After Ethiopia narrowly pipped Kenya in the medals table at the 2004 Athens Games, Kenyan athletics officials realised the majority of Ethiopian medals at Athens were won by women and decided to bring women’s athletics to the high level of men.
“We got more sponsorships (for women), we trained more coaches to focus on the women...,” said Peter Angwenyi, a spokesman for Athletics Kenya.
The new strategy started to pay off when 18-year-old Pamela Jelimo won the 800 metres at the 2008 Beijing Games to become the first Kenyan woman to win an Olympic gold medal. Jelimo wants even more financial investment in women, insisting: “We still have a long way to go.”
Ethiopia heads to London hoping to improve on the Beijing Games, where Kenya won twice as many medals, eager to prove its athletics factory can still produce great champions. But its preparations appear to have run into trouble.

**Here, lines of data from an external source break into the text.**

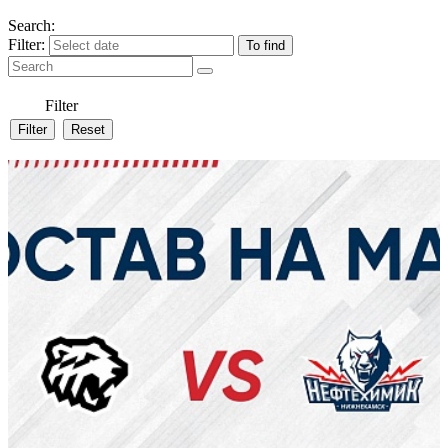
Search:
Filter:
Filter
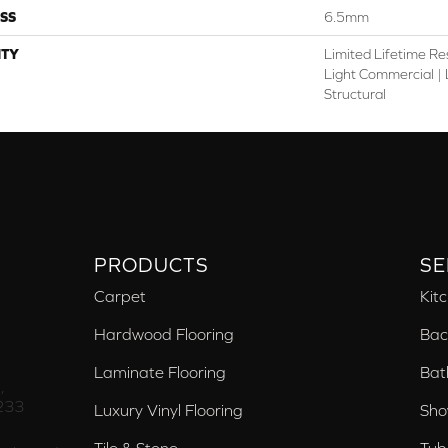
SS
6.5mm
TY
Limited Lifetime Re
Light Commercial | 
Structural
PRODUCTS
SE
Carpet
Kit
Hardwood Flooring
Bac
Laminate Flooring
Bat
,
233
Luxury Vinyl Flooring
Sho
Tile & Stone
Tub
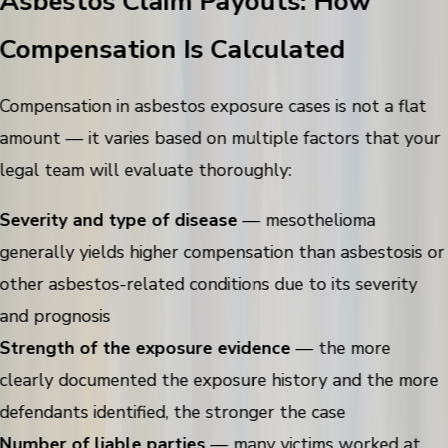
Asbestos Claim Payouts: How
Compensation Is Calculated
Compensation in asbestos exposure cases is not a flat
amount — it varies based on multiple factors that your
legal team will evaluate thoroughly:
Severity and type of disease
— mesothelioma
generally yields higher compensation than asbestosis or
other asbestos-related conditions due to its severity
and prognosis
Strength of the exposure evidence
— the more
clearly documented the exposure history and the more
defendants identified, the stronger the case
Number of liable parties
— many victims worked at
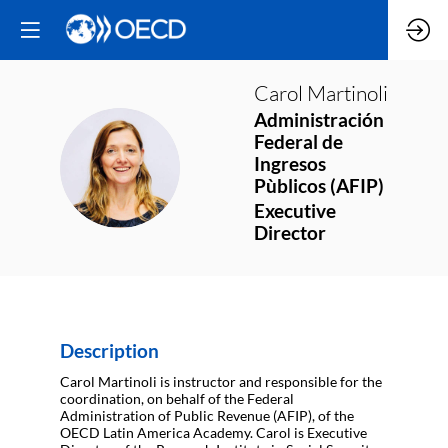
Carol
Martinoli
Administración
Federal de
CM
Ingresos
Pùblicos (AFIP)
Executive
Director
Description
Carol Martinoli is instructor and responsible for the
coordination, on behalf of the Federal
Administration of Public Revenue (AFIP), of the
OECD Latin America Academy. Carol is Executive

Ethiopia experimented with a more conventional training approach after the Beijing Games, allowing athletes to report to camps only ahead of major competitions, but went back to stricter methods after the country’s runners flopped in two subsequent world championships.
Daegu 2011 represented a steep downfall for Ethiopia, a country used to outpacing its rivals in the 5,000m, 10,000m and marathon — it only won a single gold medal and four bronze. Kenya, on the other hand, scooped seven gold, six silver and four bronze medals.
“What happened in Berlin (in 2009) and Daegu is a reflection of that (conventional training approach),” said Yilma.
I’m not saying they don’t train at all in those circumstances, but the concentration levels and commitment won’t be the same when based on their own.”
One of the biggest concerns for Ethiopia is the lack of talent coming through the ranks to replace the likes of the great Haile Gebrselassie, while Kenya is reporting one of its greatest crops ever.
“Kenya had an absolute and huge reservoir of athletes training. It was only a matter of time before the Kenyans would wear the Ethiopians down,” said Brother Colm O’Connell.